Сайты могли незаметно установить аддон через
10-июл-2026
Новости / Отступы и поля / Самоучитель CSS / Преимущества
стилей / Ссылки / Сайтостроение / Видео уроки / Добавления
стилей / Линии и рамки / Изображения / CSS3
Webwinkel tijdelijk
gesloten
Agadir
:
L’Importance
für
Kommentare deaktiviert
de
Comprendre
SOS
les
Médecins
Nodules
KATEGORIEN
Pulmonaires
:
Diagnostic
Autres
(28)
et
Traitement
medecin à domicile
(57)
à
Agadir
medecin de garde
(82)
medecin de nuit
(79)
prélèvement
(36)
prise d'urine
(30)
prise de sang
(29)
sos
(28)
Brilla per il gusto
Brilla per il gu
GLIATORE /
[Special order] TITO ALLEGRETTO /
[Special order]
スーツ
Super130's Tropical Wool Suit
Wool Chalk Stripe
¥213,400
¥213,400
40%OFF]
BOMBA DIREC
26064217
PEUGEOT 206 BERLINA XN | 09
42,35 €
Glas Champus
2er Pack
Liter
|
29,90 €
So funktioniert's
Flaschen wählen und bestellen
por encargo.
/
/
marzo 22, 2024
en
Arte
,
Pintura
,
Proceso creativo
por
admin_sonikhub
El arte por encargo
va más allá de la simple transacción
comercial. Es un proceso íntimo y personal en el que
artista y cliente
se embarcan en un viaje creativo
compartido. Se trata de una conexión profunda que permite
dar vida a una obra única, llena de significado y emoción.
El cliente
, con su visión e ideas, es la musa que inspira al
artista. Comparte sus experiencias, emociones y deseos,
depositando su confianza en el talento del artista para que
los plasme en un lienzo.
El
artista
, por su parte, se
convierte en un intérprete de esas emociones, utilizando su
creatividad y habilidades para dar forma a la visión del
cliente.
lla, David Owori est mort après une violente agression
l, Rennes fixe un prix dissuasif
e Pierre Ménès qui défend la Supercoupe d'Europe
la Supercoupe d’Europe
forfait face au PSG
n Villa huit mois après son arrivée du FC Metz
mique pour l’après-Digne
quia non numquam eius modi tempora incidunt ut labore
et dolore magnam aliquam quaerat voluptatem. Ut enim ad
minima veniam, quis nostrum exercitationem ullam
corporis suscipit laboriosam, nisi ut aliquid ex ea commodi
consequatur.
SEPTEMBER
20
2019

• **Written task**:
Retype the data in full, exactly.

• **Output for this task**:
Сайты могли незаметно установить аддон через
10-июл-2026
Новости / Отступы и поля / Самоучитель CSS / Преимущества
стилей / Ссылки / Сайтостроение / Видео уроки / Добавления
стилей / Линии и рамки / Изображения / CSS3
Webwinkel tijdelijk
gesloten
Agadir
:
L’Importance
für
Kommentare deaktiviert
de
Comprendre
SOS
les
Médecins
Nodules
KATEGORIEN
Pulmonaires
:
Diagnostic
Autres
(28)
et
Traitement
medecin à domicile
(57)
à
Agadir
medecin de garde
(82)
medecin de nuit
(79)
prélèvement
(36)
prise d'urine
(30)
prise de sang
(29)
sos
(28)
Brilla per il gusto
Brilla per il gu
GLIATORE /
[Special order] TITO ALLEGRETTO /
[Special order]
スーツ
Super130's Tropical Wool Suit
Wool Chalk Stripe
¥213,400
¥213,400
40%OFF]
BOMBA DIREC
26064217
PEUGEOT 206 BERLINA XN | 09
42,35 €
Glas Champus
2er Pack
Liter
|
29,90 €
So funktioniert's
Flaschen wählen und bestellen
por encargo.
/
/
marzo 22, 2024
en
Arte
,
Pintura
,
Proceso creativo
por
admin_sonikhub
El arte por encargo
va más allá de la simple transacción
comercial. Es un proceso íntimo y personal en el que
artista y cliente
se embarcan en un viaje creativo
compartido. Se trata de una conexión profunda que permite
dar vida a una obra única, llena de significado y emoción.
El cliente
, con su visión e ideas, es la musa que inspira al
artista. Comparte sus experiencias, emociones y deseos,
depositando su confianza en el talento del artista para que
los plasme en un lienzo.
El
artista
, por su parte, se
convierte en un intérprete de esas emociones, utilizando su
creatividad y habilidades para dar forma a la visión del
cliente.
lla, David Owori est mort après une violente agression
l, Rennes fixe un prix dissuasif
e Pierre Ménès qui défend la Supercoupe d'Europe
la Supercoupe d’Europe
forfait face au PSG
n Villa huit mois après son arrivée du FC Metz
mique pour l’après-Digne
quia non numquam eius modi tempora incidunt ut labore
et dolore magnam aliquam quaerat voluptatem. Ut enim ad
minima veniam, quis nostrum exercitationem ullam
corporis suscipit laboriosam, nisi ut aliquid ex ea commodi
consequatur.
SEPTEMBER
20
2019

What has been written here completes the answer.